[[ DOCUMENT SEGMENT, beginning ]]
Countering that point of view, the article does manage to provide a link to a TED talk by coursera founder Daphne Koller, speaking at Edinburgh in June 2012:
http://www.ted.com/talks/daphne_koller_what_we_re_learning_from_online_education.html (21 minutes)
Now my own experience is limited. I took Udacity's CS101 course last year. It has no fixed schedule and I worked on the course when time was available and did eventually complete it with 100% on the final exam. I've signed up for another couple of Udacity courses, but haven't managed to get around to finishing either. Home Internet outages and a few weeks hospitalized distracted me from sticking to it. Of course, with no fixed schedule, I can always return to those courses and get down to work on them.
Koller and coursera seem to put much more emphasis on a fixed schedule than does Udacity. For example, I've been taking coursera's Systematic Program Design Course and have to concede that I have not kept up with it's mandatory schedule of weekly homeworks and quizzes. Realistically, I have to concede I'll not be completing that course this summer and will have to try it again the next time it is scheduled. Not a bad course, but it does get tedious in its attention to microscopic details. I also got distracted with learning a new programming language (Racket) along the way. Too bad as the course was to have 2 peer reviewed assignments and they were to be my first experience with peer reviewed work.
[[ DOCUMENT SEGMENT, end ]]
- _WHAT YOU WILL DO_
1. Condense the paragraph of the online-courses post that begins "Now my own experience is limited" into a short bulleted list that keeps its main facts.
2. Duplicate the online-courses post from "Countering that point" up to and including "work on them.".
3. In the online-courses post, which new programming language did the writer get distracted learning during coursera's Systematic Program Design Course?
The records play no part in this work.
[[ STORED DATA, beginning ]]
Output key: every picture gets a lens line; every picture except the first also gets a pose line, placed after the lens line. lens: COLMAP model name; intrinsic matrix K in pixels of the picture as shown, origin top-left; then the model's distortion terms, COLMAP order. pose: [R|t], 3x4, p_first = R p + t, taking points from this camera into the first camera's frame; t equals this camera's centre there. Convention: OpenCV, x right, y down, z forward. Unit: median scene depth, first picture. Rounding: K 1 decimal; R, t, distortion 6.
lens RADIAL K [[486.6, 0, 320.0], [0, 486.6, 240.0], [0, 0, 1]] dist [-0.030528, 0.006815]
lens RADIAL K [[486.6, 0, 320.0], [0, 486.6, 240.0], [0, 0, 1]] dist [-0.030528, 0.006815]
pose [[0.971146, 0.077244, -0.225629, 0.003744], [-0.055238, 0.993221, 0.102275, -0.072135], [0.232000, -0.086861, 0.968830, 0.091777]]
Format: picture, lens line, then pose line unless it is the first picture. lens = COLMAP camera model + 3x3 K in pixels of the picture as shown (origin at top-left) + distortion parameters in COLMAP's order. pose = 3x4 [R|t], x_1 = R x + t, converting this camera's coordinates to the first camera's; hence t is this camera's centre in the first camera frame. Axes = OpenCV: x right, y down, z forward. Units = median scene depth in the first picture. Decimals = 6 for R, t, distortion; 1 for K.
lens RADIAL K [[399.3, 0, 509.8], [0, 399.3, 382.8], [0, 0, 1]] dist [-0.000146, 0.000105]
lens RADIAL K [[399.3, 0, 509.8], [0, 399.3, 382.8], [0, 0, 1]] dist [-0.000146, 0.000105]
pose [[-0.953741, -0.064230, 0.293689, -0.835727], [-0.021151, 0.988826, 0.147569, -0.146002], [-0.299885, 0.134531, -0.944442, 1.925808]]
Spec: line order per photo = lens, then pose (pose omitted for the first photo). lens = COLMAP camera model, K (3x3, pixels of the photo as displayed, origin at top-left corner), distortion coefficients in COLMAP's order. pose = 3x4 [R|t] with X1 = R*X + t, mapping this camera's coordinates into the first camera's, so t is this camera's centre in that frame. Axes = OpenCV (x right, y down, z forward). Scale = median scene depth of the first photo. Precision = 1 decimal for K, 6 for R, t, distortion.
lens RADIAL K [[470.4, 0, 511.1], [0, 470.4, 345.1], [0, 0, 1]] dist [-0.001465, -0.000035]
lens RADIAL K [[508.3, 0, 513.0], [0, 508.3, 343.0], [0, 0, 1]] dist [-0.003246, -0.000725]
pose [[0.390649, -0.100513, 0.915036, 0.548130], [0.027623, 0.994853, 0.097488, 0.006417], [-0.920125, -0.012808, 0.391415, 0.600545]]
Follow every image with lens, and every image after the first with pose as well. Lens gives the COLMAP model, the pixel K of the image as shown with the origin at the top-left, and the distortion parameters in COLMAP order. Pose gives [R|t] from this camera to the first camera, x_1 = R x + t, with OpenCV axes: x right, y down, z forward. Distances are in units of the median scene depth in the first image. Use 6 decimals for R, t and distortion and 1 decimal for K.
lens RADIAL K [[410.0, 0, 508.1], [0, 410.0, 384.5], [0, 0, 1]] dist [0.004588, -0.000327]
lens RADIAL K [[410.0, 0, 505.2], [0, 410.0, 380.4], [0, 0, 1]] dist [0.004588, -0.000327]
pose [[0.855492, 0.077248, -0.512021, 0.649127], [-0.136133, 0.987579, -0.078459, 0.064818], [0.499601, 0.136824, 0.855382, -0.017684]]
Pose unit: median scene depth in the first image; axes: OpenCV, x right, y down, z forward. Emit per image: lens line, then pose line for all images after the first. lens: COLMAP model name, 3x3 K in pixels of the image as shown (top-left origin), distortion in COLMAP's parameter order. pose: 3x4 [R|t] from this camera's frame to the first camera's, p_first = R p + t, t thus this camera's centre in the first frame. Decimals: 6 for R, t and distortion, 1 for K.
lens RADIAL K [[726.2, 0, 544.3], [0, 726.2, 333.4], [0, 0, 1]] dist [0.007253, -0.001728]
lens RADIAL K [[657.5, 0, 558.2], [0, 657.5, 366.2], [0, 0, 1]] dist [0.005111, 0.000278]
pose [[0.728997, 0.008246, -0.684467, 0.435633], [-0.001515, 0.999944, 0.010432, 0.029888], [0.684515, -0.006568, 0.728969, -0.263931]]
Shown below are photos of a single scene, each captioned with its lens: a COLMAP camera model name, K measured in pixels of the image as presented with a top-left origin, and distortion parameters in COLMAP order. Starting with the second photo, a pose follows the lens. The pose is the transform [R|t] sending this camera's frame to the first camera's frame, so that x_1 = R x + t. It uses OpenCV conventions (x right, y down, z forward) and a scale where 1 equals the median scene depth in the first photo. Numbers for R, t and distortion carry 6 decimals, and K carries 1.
[[ STORED DATA, end ]]
- _ANSWERS_
1.
- The writer's experience is limited.
- Last year the writer took Udacity's CS101 course, which has no fixed schedule, worked on it when time allowed, and completed it with 100% on the final exam.
- The writer signed up for a couple more Udacity courses but has not finished either, after home Internet outages and a few weeks in the hospital.
- With no fixed schedule, the writer can always return to those courses.

2.
Countering that point of view, the article does manage to provide a link to a TED talk by coursera founder Daphne Koller, speaking at Edinburgh in June 2012:
http://www.ted.com/talks/daphne_koller_what_we_re_learning_from_online_education.html (21 minutes)
Now my own experience is limited. I took Udacity's CS101 course last year. It has no fixed schedule and I worked on the course when time was available and did eventually complete it with 100% on the final exam. I've signed up for another couple of Udacity courses, but haven't managed to get around to finishing either. Home Internet outages and a few weeks hospitalized distracted me from sticking to it. Of course, with no fixed schedule, I can always return to those courses and get down to work on them.

3. Racket.